Diario personale di fatti realmente accaduti ed emozioni fortemente provate.
Ma anche no.

domenica 17 marzo 2013

Anche chi è invischiato con la vita ha tempo per le lacrime



Ho gli occhi che mi bruciano. Appena mi siedo alla scrivania ed accendo il monitor del computer mi sembrano trafitti da mille spilli.
E’ un attimo farli lacrimare. Basta un niente, di fisico: un granello di polvere, una luce troppo forte, il vento freddo di questi giorni…
Ma non materialmente? Solo un’emozione incontenibile.
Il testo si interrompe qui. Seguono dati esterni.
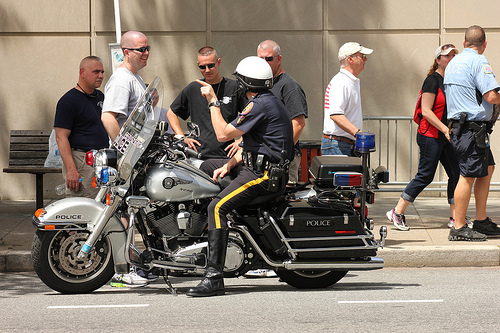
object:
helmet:
[234, 55, 274, 91]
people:
[387, 45, 477, 230]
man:
[101, 28, 151, 149]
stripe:
[208, 173, 280, 231]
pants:
[191, 159, 297, 272]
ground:
[441, 142, 453, 181]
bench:
[3, 128, 63, 209]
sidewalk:
[0, 194, 499, 272]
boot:
[186, 265, 225, 298]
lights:
[97, 167, 113, 190]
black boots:
[183, 226, 231, 298]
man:
[54, 55, 110, 196]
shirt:
[53, 87, 109, 151]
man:
[186, 55, 298, 298]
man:
[318, 37, 375, 160]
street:
[0, 200, 497, 330]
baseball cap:
[335, 40, 373, 63]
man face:
[349, 53, 370, 74]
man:
[169, 45, 234, 155]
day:
[0, 0, 499, 333]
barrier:
[355, 110, 458, 192]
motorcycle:
[32, 78, 391, 295]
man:
[243, 39, 306, 149]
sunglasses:
[127, 46, 147, 53]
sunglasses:
[196, 60, 216, 70]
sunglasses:
[263, 57, 277, 64]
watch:
[208, 98, 222, 109]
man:
[443, 24, 498, 240]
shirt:
[171, 77, 246, 162]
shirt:
[321, 66, 366, 143]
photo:
[0, 0, 499, 333]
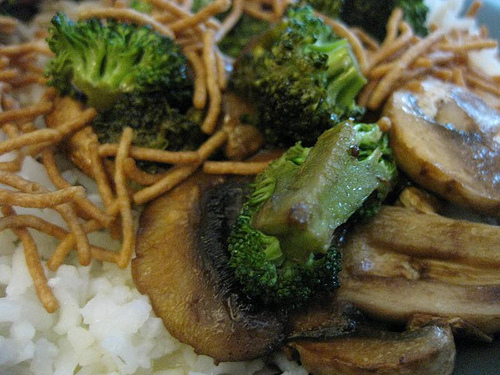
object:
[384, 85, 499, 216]
mushroom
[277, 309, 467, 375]
mushroom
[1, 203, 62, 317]
noodle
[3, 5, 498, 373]
fry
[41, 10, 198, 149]
broccoli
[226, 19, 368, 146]
broccoli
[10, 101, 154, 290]
topping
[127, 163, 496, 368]
mushroom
Ho sempre avuto il pianto facile per via della mia eccessiva sensibilità ed insicurezza. Non so se crescendo, poi, questa mia particolarità è andata scemando o se semplicemente la pelle coperta di ferite è diventata un’unica cicatrice insensibile al tatto: fatto sta che ormai il mio pianto è cosa rara. Ma quando c’è è veramente un’inondazione di tutto quanto mi sono tenuta dentro fino a quel momento.
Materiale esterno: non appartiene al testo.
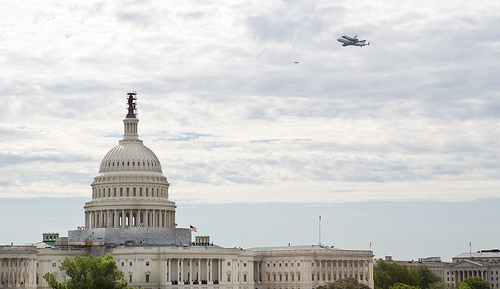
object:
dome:
[83, 87, 177, 229]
Accendo la luce sulla scrivania e tutto il buio si riassorbe nell’angolo in fondo alla camera. Ero stata al buio per quando tempo? Non saprei. Resto nella mia stanza in silenzio, immersa nell’ombra, seduta per terra con la schiena appoggiata all’armadio. Sento lo scrosciare della pioggia fuori, il ticchettio delle gocce sulla grondaia.
Mi rilasso. E penso.
Mio padre pochi giorni fa mi ha detto che sembra che stia scappando da quell’incalzante spinta che è la vita. Ai suoi occhi appaio impaurita, sperduta.
Ho paura, è vero. Ma dove sta la novità? Il futuro mi ha sempre inquietato a tal punto da non riuscire a vivere pienamente il presente, che vivevo da spettatrice. Avrei desiderato poter essere la protagonista del mio film, ma senza mai sgomitare per accaparrarmi quella parte che mi spettava di diritto.
Una vita al confine dell’esistenza, in cui senti di lasciarti sfuggire dalle mani proprio quello che desideri per la paura del cambiamento, per l’insicurezza, per l’incertezza del domani.
Ma sento che non è più così. La paura per il futuro, dopotutto è cosa comune a tutti. L’importante è lottare per non lasciarsi divorare dall’angoscia.
“Sai quel che lasci e non sai quel che trovi” non è più il mio motto. So’ valutare finalmente quello che mi si presenta sotto agli occhi, sono matura abbastanza per capire se lo voglio o meno, senza bisogno di aspettare il permesso di nessuno.  
Penso che per sentirsi vivi a tutti gli effetti basti fare in modo che gli istanti vengano vissuti e non attesi.
Nella vita faremo sempre soffrire qualcuno in seguito a delle nostre azioni: a volte le più stravolgenti ci porteranno lontano da coloro che ci hanno voluto bene. Ma per il bene nostro, per la nostra soddisfazione, per il desiderio di vivere la nostra vita come la vogliamo noi, inseguendo tutto quello che ci avvicina maggiormente alla felicità, dobbiamo avere la certezza che tutte queste scelte (apparentemente con rovesci della medaglia infelici) dovranno essere ben ponderate.
Ecco. Io in questo labirinto di pensieri, poi, mi blocco. Ho un enorme muro davanti a me, con una porta chiusa a chiave di fronte. Un altro muro altissimo a destra e uno a sinistra. Forse è questo il momento di piangere. Lo sarebbe, perché sono impotente. Sono innamorata da impazzire e non posso fare nulla!
Ho scelto la mia via, ho deciso cosa fare. Voglio passare da quella porta, ma ho bisogno della chiave! Non può dipendere tutto da me: so che al di là di quella porta c’è tutto quello che desidero. Se mi volto, invece, posso solo tornare sui miei passi, abbandonare la speranza della felicità, trovare altri modi per uscire dal labirinto ma…non sarà mai come passare per quella porta. E quindi urlo, chiedo aiuto, imploro che qualcuno possa sentirmi ed aiutarmi a varcare quella soglia. Poi mi siedo, e aspetto. Mi asciugo le lacrime con la manica, tiro su col naso come i bambini. Chiudo gli occhi per trattenere quel liquido salato che vorrebbe uscirne.
Prima o poi qualcuno arriverà.
Prima o poi mi apriranno, o mi diranno che non c’è più niente in cui sperare.